Cormac Russell, faculty member of the Asset-Based Community Development Institute in the US, believes there has been a trend over many years for services to encroach into areas where communities used to provide mutual support. He argues that “over the past 30 or 40 years we’ve really become very focused on what people didn’t have, on what they need to receive, rather than what they can contribute”.
We’ve been influenced by the ideas of Mr Russell and others in the asset-based community development space as we’ve advanced and tested our neighbourhood coaching approach.
How can we get to know the gifts, skills and talents of our customers (and their communities) if we are spending less and less time with them? By getting to know our customers better and establishing links with the wide range of community assets too, we can all play a part in fostering connections and building on what’s already working.
For too long we have encouraged tenants to believe that whatever the problem, the answer was to ring their landlord so they could send someone out to fix it. What if that customer could solve the problem themselves or with help from a neighbour or someone else within their community?
By sharing skills, time or a step ladder, new connections are made and the community is strengthened. This isn’t a poor substitute for a service, it is a whole lot better. Though of course there are things that we should always do for our tenants – particularly in relation to the safety of their homes.
We want a relationship with customers which is grown up; where we tell it like it is and believe in their capacity to take responsibility and work out their own solutions to problems. We’ve realised that to do this well we need to invest in frontline services and build our coaching capability by developing mutual trust.

“We are quickly discovering that customers and their communities are full of potential.”

A year or so ago we came across the work Clare McGregor was doing at Styal women’s prison. She was using executive coaching techniques to help prisoners start to take back control of their lives and focus on the future. “If we can go into a prison – which is the most non self-determining environment you can possibly imagine – and talk to people about self-determination and goals, then you can certainly do that with the customers living in your own homes,” she told us.
Ms McGregor and her business partner Liz Cross have since helped us develop a learning pathway for our 150 neighbourhood coaches.

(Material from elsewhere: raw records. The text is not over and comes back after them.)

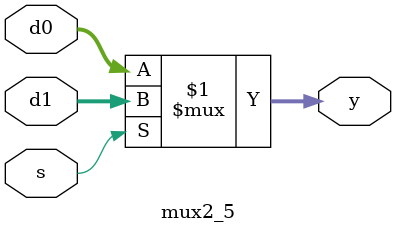
<source format=sv>
module mux2_5(
    input logic s,
    input logic [4:0] d0, d1,
    output logic [4:0] y);

    assign y = s ? d1 : d0;
endmodule

</source>
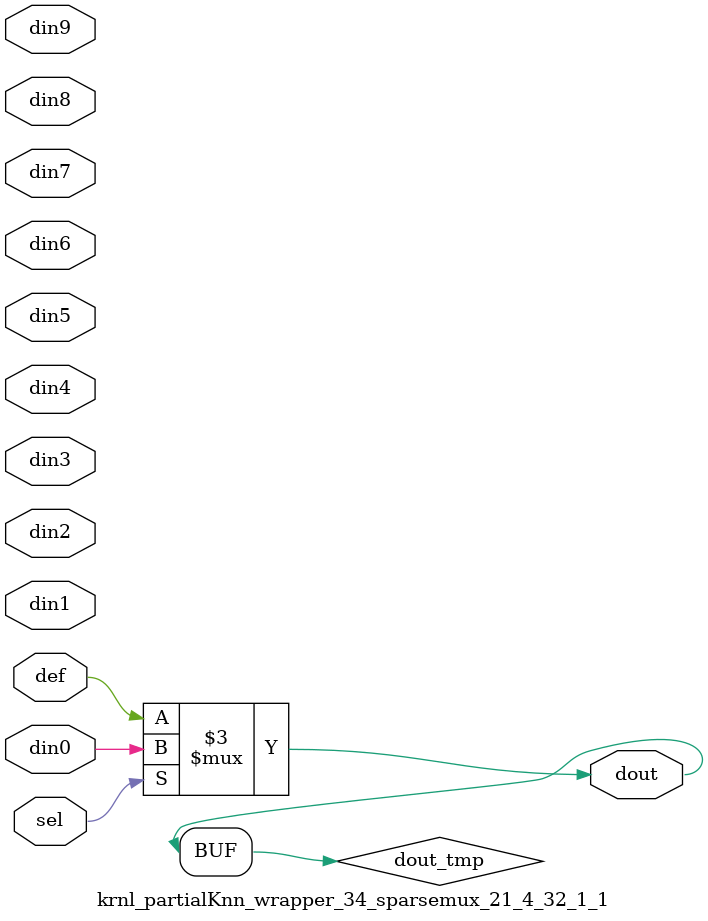
<source format=v>
`timescale 1 ns / 1 ps
module krnl_partialKnn_wrapper_34_sparsemux_21_4_32_1_1 (din0,din1,din2,din3,din4,din5,din6,din7,din8,din9,def,sel,dout);
parameter din0_WIDTH = 1;
parameter din1_WIDTH = 1;
parameter din2_WIDTH = 1;
parameter din3_WIDTH = 1;
parameter din4_WIDTH = 1;
parameter din5_WIDTH = 1;
parameter din6_WIDTH = 1;
parameter din7_WIDTH = 1;
parameter din8_WIDTH = 1;
parameter din9_WIDTH = 1;
parameter def_WIDTH = 1;
parameter sel_WIDTH = 1;
parameter dout_WIDTH = 1;
parameter [sel_WIDTH-1:0] CASE0 = 1;
parameter [sel_WIDTH-1:0] CASE1 = 1;
parameter [sel_WIDTH-1:0] CASE2 = 1;
parameter [sel_WIDTH-1:0] CASE3 = 1;
parameter [sel_WIDTH-1:0] CASE4 = 1;
parameter [sel_WIDTH-1:0] CASE5 = 1;
parameter [sel_WIDTH-1:0] CASE6 = 1;
parameter [sel_WIDTH-1:0] CASE7 = 1;
parameter [sel_WIDTH-1:0] CASE8 = 1;
parameter [sel_WIDTH-1:0] CASE9 = 1;
parameter ID = 1;
parameter NUM_STAGE = 1;
input [din0_WIDTH-1:0] din0;
input [din1_WIDTH-1:0] din1;
input [din2_WIDTH-1:0] din2;
input [din3_WIDTH-1:0] din3;
input [din4_WIDTH-1:0] din4;
input [din5_WIDTH-1:0] din5;
input [din6_WIDTH-1:0] din6;
input [din7_WIDTH-1:0] din7;
input [din8_WIDTH-1:0] din8;
input [din9_WIDTH-1:0] din9;
input [def_WIDTH-1:0] def;
input [sel_WIDTH-1:0] sel;
output [dout_WIDTH-1:0] dout;
reg [dout_WIDTH-1:0] dout_tmp;
always @ (*) begin
case (sel)
    
    CASE0 : dout_tmp = din0;
    
    CASE1 : dout_tmp = din1;
    
    CASE2 : dout_tmp = din2;
    
    CASE3 : dout_tmp = din3;
    
    CASE4 : dout_tmp = din4;
    
    CASE5 : dout_tmp = din5;
    
    CASE6 : dout_tmp = din6;
    
    CASE7 : dout_tmp = din7;
    
    CASE8 : dout_tmp = din8;
    
    CASE9 : dout_tmp = din9;
    
    default : dout_tmp = def;
endcase
end
assign dout = dout_tmp;
endmodule
</source>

This is giving colleagues the confidence and tools to be able to work in the communities where our customers live and to start building honest, trusting relationships with every single one of them.
We are quickly discovering that customers and their communities are full of potential. Reframing the relationship between landlord and tenant in a more positive way is not something we claim to be experts in. But it is something we are passionate about in our desire to create sustainable communities and lasting change for people.